Jackie Bradley Jr. joined the Milwaukee Brewers on the field in Arizona Monday, wearing No. 41 and glad to be back in uniform after a protracted free agency that wasn’t settled until last week.
Bradley took a one-year, $13 million deal and holds an $11 million option for 2022.
It was the first time since he came to Milwaukee in 2015 that president of baseball operations David Stearns agreed to a player option in a contract. But Bradley valued the ability to reenter what should be a more player-friendly market next winter while having security to fall back on if that’s not the right move.
“I wanted to trust myself,” Bradley said. “I believed in my ability and my talent. I feel like this particular deal offers me a lot of flexibility.”
The Brewers weren’t an obvious fit for Bradley. They arrived at spring training seemingly set in the outfield with Lorenzo Cain patrolling center and Christian Yelich and Avisail Garcia on the corners.
“The motivation is, I think, he makes us better,” said Stearns, who was a sportswriter with The Harvard Crimson before going on to more honorable pursuits.
“Adding someone of Jackie’s caliber in terms of the play on the field, his impact in the clubhouse, his impact in the community is something we’re excited about.”
The Brewers could use a designated hitter to keep the peace. But with MLB and the Players Association unable to put their agendas aside for the good of the game, it’ll be left to manager Craig Counsell to sort it out.
Stearns sees benefits in having four players for three spots. The Brewers are protected against injuries, can exploit platoon advantages, and can bring a dangerous hitter off the bench late in games.
“That puts us in a really good spot,” he said.
But let’s be realistic. Yelich is one of the best players in the game. If he’s healthy, he plays.
If Bradley is in the lineup, it has to be in center.
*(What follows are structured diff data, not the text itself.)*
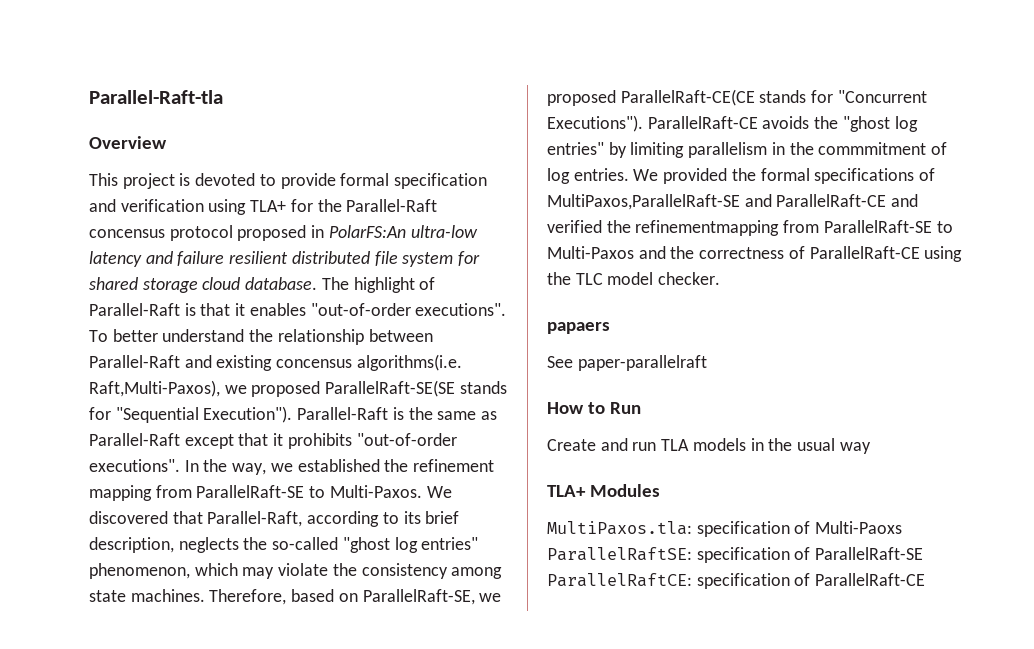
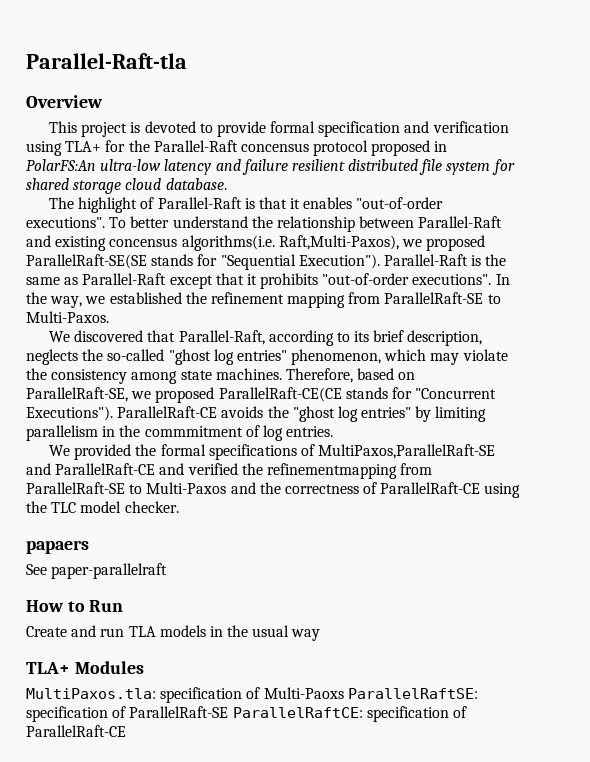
(318, 283) none -> (227, 184) //
(422, 491) none -> (109, 317) //
(629, 174) none -> (334, 431) //

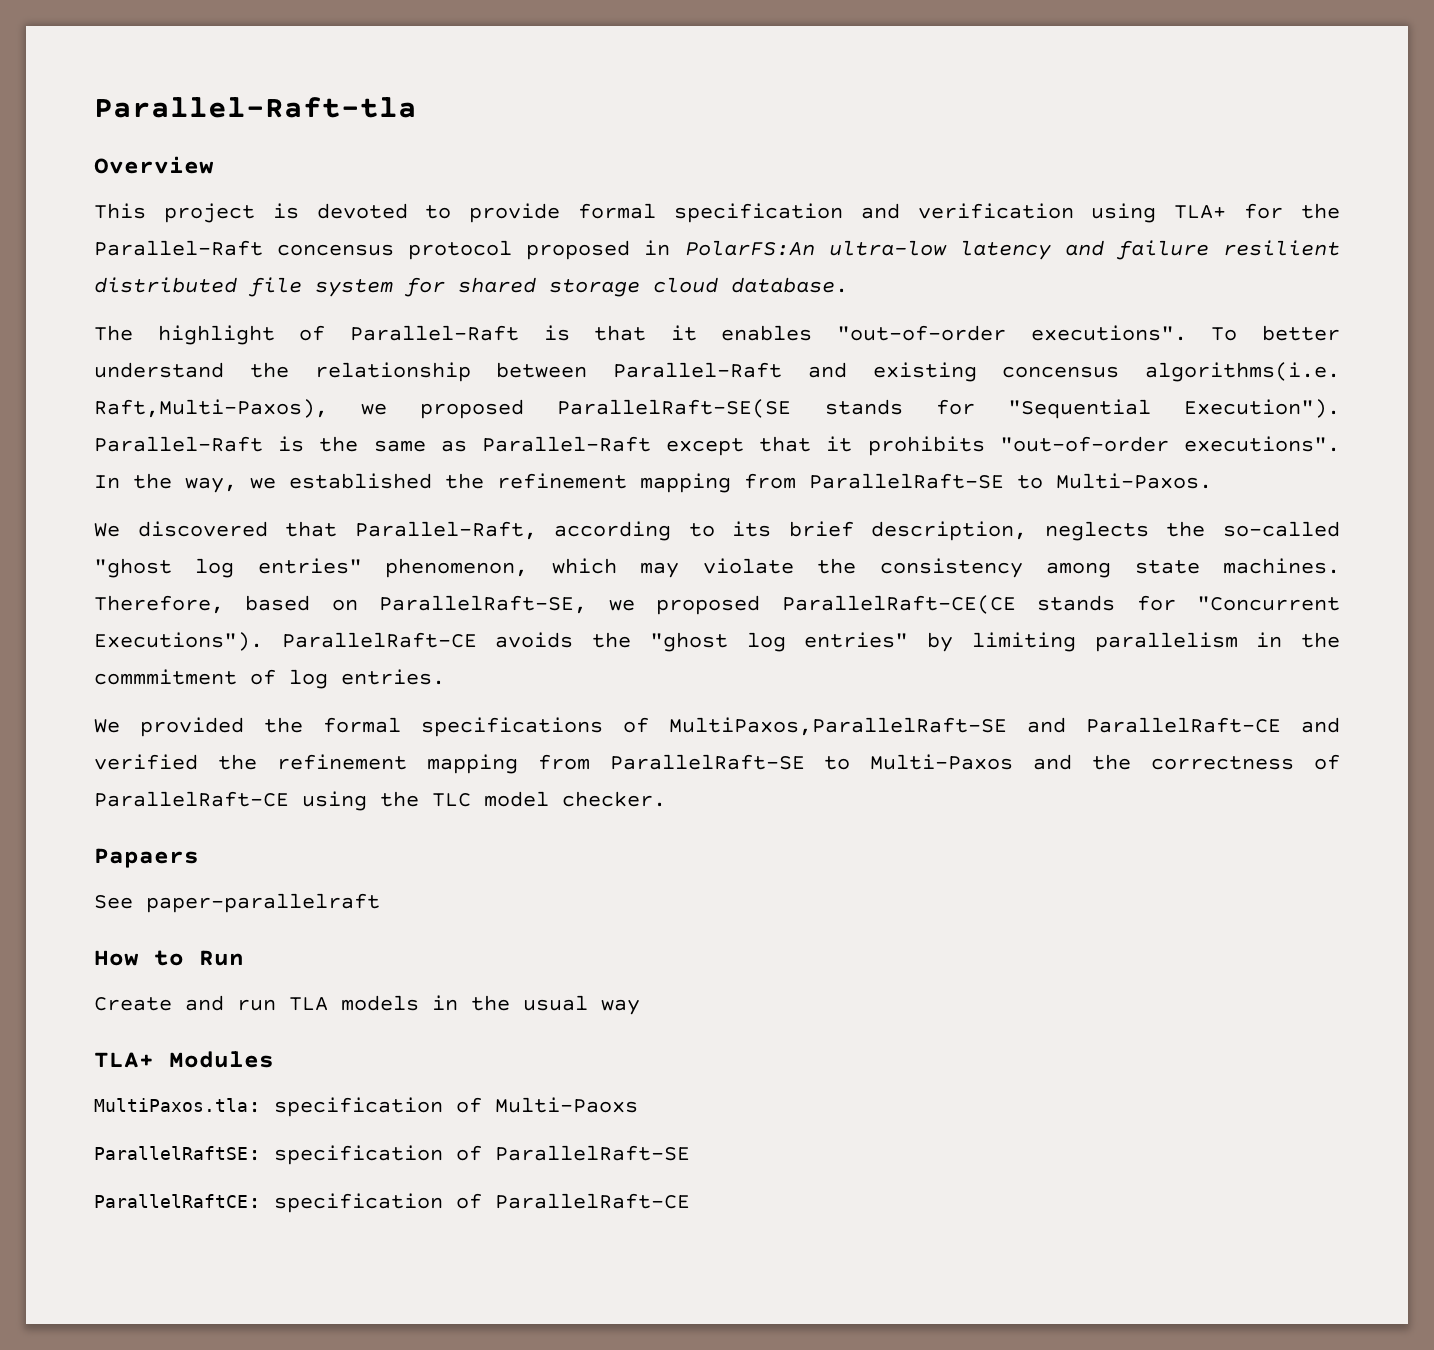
[266,463,397,479] refinementmapping -> [276,754,518,774] refinement mapping
[26,540,89,554] papaers -> [94,848,199,868] Papaers
(344, 693) none -> (638, 1105) //
(229, 712) none -> (690, 1153) //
Paying Bradley $13 million to play in a corner would be akin to buying a masterpiece and hanging it in the shed.
Cain, who turns 35 next month, has been primarily a center fielder in his career but has played 159 games in left or right.
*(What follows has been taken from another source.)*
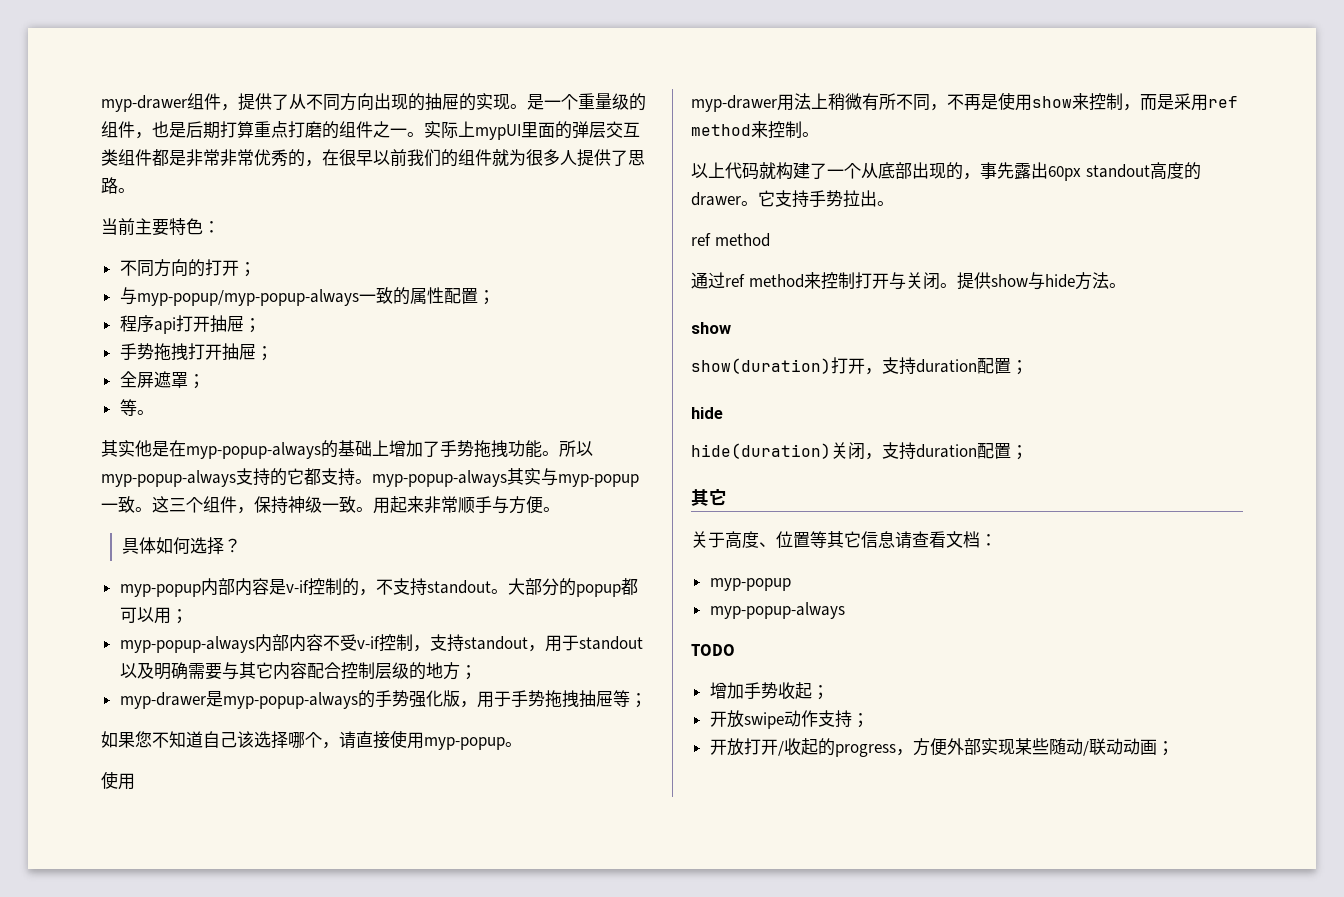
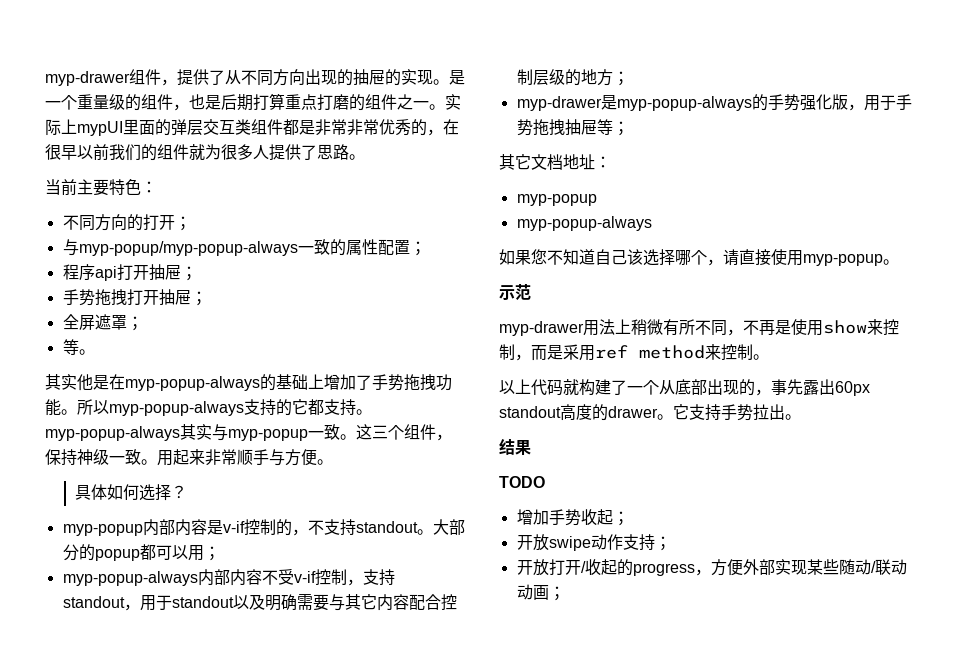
(647, 700) none -> [499,154,611,170] [516,194,597,206] [516,216,652,231] // 其它文档地址： // myp-popup // myp-popup-always
[101,771,135,790] 使用 -> [499,284,531,301] 示范
[691,233,770,247] [691,272,1126,290] [691,322,731,334] [691,357,1028,375] [691,407,723,419] [691,442,1028,460] [691,489,727,506] [691,531,997,549] [709,578,791,591] [709,602,845,619] ref method // 通过ref method来控制打开与关闭。提供show与hide方法。 // show // show(duration)打开，支持duration配置； // hide // hide(duration)关闭，支持duration配置； // 其它 // 关于高度、位置等其它信息请查看文档： // myp-popup // myp-popup-always -> [499,439,531,455] 结果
Bradley has played 96 games in the corners — only 18 in the last five seasons.
Cain has yet to play a game this spring as he deals with a quadriceps injury, and he could land on the injured list to start the season.
So for now it’s not a problem.
“We’ve got a lot of great players here, and obviously I’m excited to be in the mix,” Bradley said. “The opportunity is going to present itself. I don’t have to worry about making out the lineup.”
Before other offers came in, Bradley was open-minded about staying in Boston.
“There was talk for sure,” he said.
But that talk didn’t get very far. The Sox instead remade their outfield over the winter by acquiring Hunter Renfroe, Franchy Cordero, and an ever-growing collection of utility players.
Their hope is that Renfroe is more than a platoon player and Cordero can avoid the injuries that have so far masked his talent.
The only sure bet in their outfield is Alex Verdugo, whose first full season in the majors was the 60-game sprint last year.
So much changed in Boston over 13 tumultuous months as Mookie Betts and Andrew Benintendi were traded and Bradley eased out the door.
“I don’t think in the moment you really think about it,” Bradley said. “But as we all know, sometimes it can be difficult. Decisions have to be made. You’ve got to be fully ready to embrace it. This is a short time window. Not many players over the course of their careers stay with one team. It’s hard to do.”
As ever, Bradley had a thoughtful answer ready for every question — until he was asked what his message was to Sox fans.
“I’m working on it,” he said. “I don’t want it to just be some short thing. I feel like the years that you invest and put in, I don’t think it would do it justice for me to just give a little tidbit.”
Bradley said he would gather his emotions and come up with something later.
Bradley was drafted in 2011 and made his major league debut in 2013. Since then, only Xander Bogaerts has played more games for the Sox.
“I have some great memories,” Bradley said. “Developed a lot of great relationships that I will never forget. It’s one of the things, when you’ve been with an organization for so long, those bonds — they don’t go away.”